Spain’s chief prosecutor is seeking charges of rebellion, sedition and embezzlement against Puigdemont and his no. 2 Oriol Junqueras before Spain’s National Court.

Separately, he is seeking similar charges before the higher Supreme Court for six ex-members of the governing body of the now-dissolved Catalan parliament because they enjoy a degree of immunity and could only be tried by this court. Earlier Tuesday, the Supreme Court agreed to investigate the case against the six.

The National Court has yet to decide in the case against Puigdemont.

Puigdemont was flanked at a news conference by five of his ousted regional chiefs. He said that he would accept the challenge of early regional elections the Spanish government called for Dec. 21 “with all our strength” and that Catalan nationalists would take part in the vote. That promise erased fears that secessionists might boycott the ballot in the hope of denying it legitimacy.

Puigdemont walked into the building past a few protesters with Spanish national flags and pro-unity signs, including ones that that said “Rule of Law” and “Not in my Name. Long live Spain.”

Spain took control over prosperous northeastern Catalonia last weekend after Puigdemont led the regional parliament to proclaim a new republic on Friday.
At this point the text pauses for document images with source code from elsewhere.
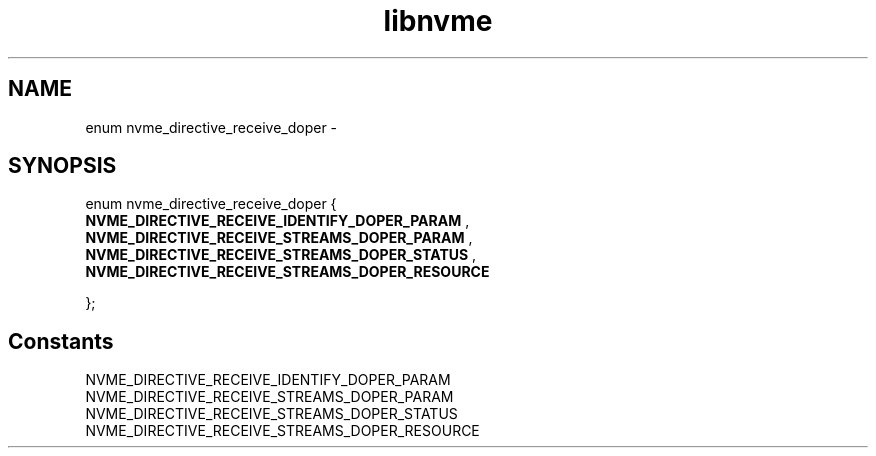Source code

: .TH "libnvme" 9 "enum nvme_directive_receive_doper" "April 2022" "API Manual" LINUX
.SH NAME
enum nvme_directive_receive_doper \- 
.SH SYNOPSIS
enum nvme_directive_receive_doper {
.br
.BI "    NVME_DIRECTIVE_RECEIVE_IDENTIFY_DOPER_PARAM"
, 
.br
.br
.BI "    NVME_DIRECTIVE_RECEIVE_STREAMS_DOPER_PARAM"
, 
.br
.br
.BI "    NVME_DIRECTIVE_RECEIVE_STREAMS_DOPER_STATUS"
, 
.br
.br
.BI "    NVME_DIRECTIVE_RECEIVE_STREAMS_DOPER_RESOURCE"

};
.SH Constants
.IP "NVME_DIRECTIVE_RECEIVE_IDENTIFY_DOPER_PARAM" 12
.IP "NVME_DIRECTIVE_RECEIVE_STREAMS_DOPER_PARAM" 12
.IP "NVME_DIRECTIVE_RECEIVE_STREAMS_DOPER_STATUS" 12
.IP "NVME_DIRECTIVE_RECEIVE_STREAMS_DOPER_RESOURCE" 12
The Spanish government immediately sacked him and his Cabinet, dissolved the regional parliament and called an early election.

In another setback for the separatists, the Constitutional Court in Madrid said Tuesday it was suspending the Catalan parliament’s vote to declare independence from Spain while it studies its legality. The court has consistently ruled against any move toward Catalan secession.

One of the main separatist civil society groups of Catalonia, the National Catalan Assembly, said Tuesday it accepted the regional election, despite the fact it was called under the Spanish government’s intervention.

The group, whose leader is in jail on provisional sedition charges, is not a political party but it has been the driving civic force behind the independence movement in recent years.

It said grassroots organizations need to prepare a “joint strategy” ahead of the elections with the goal of “obtaining an uncontested victory that will ratify the Republic.”

Meanwhile, some of the official websites of the Catalan government tied to the previous administration were down Tuesday, in a further sign of the takeover by central authorities.